Были остановки, которые он считал странными — сходят на них по человеку в год, садятся и того меньше — ни разу, на его памяти.
Были и такие, на которых он всегда жалел, что не курит — мог бы тогда хоть чем-то заняться. А так: открыл дверь, постоял положенные почти сто двадцать секунд, закрыл дверь. Если повезет, то придется откинуть сегмент пола, скрывающий лестницу на перрон, и помочь Анне Викторовне подняться в вагон.
Анна Викторовна — это старушка, которая иногда садится на этой станции, каждый раз жалуясь, что пенсия нынче маленькая, вот и приходится — не побираться, конечно, но заниматься делом не самым приятным. А затем поправляет платок на голове, пряча под него редкие седые пряди, разворачивает поудобнее потрепанную сумку-тележку и выходит в коридор.
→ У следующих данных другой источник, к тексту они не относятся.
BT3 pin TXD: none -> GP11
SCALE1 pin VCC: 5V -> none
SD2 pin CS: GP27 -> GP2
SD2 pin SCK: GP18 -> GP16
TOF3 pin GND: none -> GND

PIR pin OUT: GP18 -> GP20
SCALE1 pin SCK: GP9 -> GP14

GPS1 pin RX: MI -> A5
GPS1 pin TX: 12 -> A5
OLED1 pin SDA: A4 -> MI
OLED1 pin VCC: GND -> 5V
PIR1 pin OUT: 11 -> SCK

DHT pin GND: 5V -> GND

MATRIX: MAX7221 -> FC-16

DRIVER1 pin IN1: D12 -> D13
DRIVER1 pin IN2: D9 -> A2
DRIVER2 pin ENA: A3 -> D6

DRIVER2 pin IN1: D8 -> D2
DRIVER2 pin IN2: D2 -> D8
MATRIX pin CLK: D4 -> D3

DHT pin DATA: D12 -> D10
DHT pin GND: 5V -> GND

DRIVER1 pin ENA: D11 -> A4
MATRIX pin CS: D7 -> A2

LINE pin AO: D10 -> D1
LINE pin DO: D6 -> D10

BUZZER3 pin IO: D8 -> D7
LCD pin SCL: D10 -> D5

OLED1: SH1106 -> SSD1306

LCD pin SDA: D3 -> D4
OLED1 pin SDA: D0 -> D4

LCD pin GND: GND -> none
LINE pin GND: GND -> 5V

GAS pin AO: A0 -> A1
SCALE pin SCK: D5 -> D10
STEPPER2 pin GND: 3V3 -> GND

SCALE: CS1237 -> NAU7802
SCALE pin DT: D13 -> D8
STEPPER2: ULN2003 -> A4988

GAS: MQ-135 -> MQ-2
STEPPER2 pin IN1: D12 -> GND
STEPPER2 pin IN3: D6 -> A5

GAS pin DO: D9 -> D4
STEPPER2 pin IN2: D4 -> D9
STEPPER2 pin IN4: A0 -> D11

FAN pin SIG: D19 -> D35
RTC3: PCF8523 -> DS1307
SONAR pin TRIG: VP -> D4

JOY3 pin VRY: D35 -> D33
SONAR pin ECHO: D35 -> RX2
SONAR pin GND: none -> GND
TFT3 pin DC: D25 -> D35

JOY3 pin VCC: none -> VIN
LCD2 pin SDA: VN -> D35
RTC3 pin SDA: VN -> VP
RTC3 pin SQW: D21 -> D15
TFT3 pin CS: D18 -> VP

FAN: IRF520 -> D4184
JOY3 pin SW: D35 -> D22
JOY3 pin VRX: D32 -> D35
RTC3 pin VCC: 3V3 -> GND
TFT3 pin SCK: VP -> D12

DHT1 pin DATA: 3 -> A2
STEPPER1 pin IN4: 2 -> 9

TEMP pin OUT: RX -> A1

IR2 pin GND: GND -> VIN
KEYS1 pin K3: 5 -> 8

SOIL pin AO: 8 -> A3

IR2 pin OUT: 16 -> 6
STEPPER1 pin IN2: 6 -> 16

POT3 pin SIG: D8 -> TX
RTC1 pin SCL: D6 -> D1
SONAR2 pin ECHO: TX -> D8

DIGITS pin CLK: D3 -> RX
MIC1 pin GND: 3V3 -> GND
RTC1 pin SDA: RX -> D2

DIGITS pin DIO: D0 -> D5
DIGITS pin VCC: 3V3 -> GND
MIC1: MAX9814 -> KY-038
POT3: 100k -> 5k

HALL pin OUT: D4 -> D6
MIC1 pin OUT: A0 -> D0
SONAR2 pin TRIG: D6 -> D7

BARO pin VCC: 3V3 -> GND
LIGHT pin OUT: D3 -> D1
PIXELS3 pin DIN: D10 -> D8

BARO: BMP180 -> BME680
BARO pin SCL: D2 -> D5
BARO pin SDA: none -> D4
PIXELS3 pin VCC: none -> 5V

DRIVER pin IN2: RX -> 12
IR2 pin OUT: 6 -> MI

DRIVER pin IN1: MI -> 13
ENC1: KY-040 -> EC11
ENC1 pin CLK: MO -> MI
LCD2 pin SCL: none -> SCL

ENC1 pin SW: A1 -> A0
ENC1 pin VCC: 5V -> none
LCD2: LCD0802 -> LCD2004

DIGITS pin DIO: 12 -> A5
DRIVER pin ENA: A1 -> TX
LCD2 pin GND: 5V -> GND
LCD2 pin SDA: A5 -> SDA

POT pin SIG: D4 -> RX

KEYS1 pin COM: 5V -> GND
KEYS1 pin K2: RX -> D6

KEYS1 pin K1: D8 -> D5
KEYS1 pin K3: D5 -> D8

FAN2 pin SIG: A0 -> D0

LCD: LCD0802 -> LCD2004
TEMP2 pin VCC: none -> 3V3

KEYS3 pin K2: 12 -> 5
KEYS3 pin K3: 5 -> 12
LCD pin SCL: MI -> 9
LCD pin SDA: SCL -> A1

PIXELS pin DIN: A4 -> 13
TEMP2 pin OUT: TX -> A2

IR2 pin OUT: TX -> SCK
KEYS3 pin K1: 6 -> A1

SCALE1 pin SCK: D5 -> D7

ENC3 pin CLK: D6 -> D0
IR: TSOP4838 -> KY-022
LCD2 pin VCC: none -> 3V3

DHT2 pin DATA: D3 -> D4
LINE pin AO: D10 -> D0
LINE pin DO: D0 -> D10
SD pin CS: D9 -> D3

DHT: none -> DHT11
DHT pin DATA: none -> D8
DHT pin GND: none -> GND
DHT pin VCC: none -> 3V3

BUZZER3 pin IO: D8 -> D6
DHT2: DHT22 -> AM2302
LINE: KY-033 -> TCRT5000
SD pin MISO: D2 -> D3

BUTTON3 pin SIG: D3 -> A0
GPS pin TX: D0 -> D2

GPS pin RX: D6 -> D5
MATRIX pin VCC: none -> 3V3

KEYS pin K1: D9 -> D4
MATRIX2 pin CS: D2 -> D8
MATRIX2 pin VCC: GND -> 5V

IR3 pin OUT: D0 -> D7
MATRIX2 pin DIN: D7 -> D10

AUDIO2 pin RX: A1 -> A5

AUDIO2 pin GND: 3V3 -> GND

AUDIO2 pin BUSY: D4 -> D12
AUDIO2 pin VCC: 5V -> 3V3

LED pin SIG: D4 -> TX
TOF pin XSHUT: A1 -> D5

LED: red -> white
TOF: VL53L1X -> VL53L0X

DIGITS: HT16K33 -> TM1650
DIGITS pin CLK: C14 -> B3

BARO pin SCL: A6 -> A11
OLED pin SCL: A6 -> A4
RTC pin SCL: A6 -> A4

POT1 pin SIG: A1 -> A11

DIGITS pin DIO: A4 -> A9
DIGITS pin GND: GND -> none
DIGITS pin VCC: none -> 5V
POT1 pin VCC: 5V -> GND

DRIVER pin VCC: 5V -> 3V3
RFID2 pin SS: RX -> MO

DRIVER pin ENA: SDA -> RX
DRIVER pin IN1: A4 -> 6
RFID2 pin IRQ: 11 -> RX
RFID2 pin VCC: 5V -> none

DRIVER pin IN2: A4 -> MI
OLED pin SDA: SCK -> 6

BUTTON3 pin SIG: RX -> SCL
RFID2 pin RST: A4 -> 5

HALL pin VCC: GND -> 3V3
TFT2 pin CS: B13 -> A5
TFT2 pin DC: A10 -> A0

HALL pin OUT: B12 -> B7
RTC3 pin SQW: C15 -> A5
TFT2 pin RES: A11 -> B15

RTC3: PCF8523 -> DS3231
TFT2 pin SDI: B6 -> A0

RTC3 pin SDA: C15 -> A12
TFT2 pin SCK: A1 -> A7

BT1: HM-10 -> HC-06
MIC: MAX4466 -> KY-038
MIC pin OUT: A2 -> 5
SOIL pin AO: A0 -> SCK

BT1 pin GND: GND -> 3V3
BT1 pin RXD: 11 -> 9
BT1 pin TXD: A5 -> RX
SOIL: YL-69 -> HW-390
В эти моменты он всегда думал, что, наверное, женщине, проработавшей учительницей больше сорока лет, и правда тяжело зарабатывать себе на жизнь продажей пирожков с картошкой в поезде. Даже ему от этого больно. А еще от того, что девочка тридцати двух лет отроду говорит, что не нравится самой себе. И от того, что похожа она на старуху, повидавшую в жизни все.
Больнее — за всю жизнь — ему было только однажды, но вспоминать об этом он совсем не любит.
Тогда, в это самое “однажды”, он думал, что пусть и старик, но убьет любого, кто посмел обидеть единственную дочь. А она плакала и говорила, что ее не обидели — что ей нравится, когда охаживают плетью по спине и ляжкам. И что лучше, когда делают это плетеной семихвосткой, а не нарезной.
Все, на что у него тогда хватило сил — молча смотреть на видневшиеся из-под коротких шорт шрамы. И не спрашивать, сколько их еще на ее теле.
Он бы все отдал, чтобы не видеть их — не знать о них даже! — только дочка попросила смазать их каким-то кремом…
Рубцы сходили долго, несколько так до сих пор и остались. Дочка говорила, это они “инструмент” новый купили, а он жесткий оказался, вот и распорол кожу первым же ударом. А мужик этот — баба ее, нормальная, с сиськами, разве что со спины на мужика похожая — потом каждую царапину целовала и прощения просила.
И дочка о том случае, наверное, уже давно забыла, а вот у него — не получается.
Стучать в первое купе не приходится — дверь открыта. Девочка сидит, по-турецки поджав ноги. На столе рядом со стаканом — пакетик морковного сока, который часто покупают современные матери, уверенные, что дают ребенку что-то натуральное. Он на это только усмехается — натуральное только на грядке найти можно, и то не на каждой, а не в картонном пакете.
— Вот, возьми, — несколько конфет в бумажной обертке ложатся на застиранную почти до прозрачности скатерть. Как яблоки на снег — красное на белом, совсем как в той песне, которую крутили на каждой станции в его уже не молодость, она же играла в машине, когда он вез жену и дочку домой из роддома.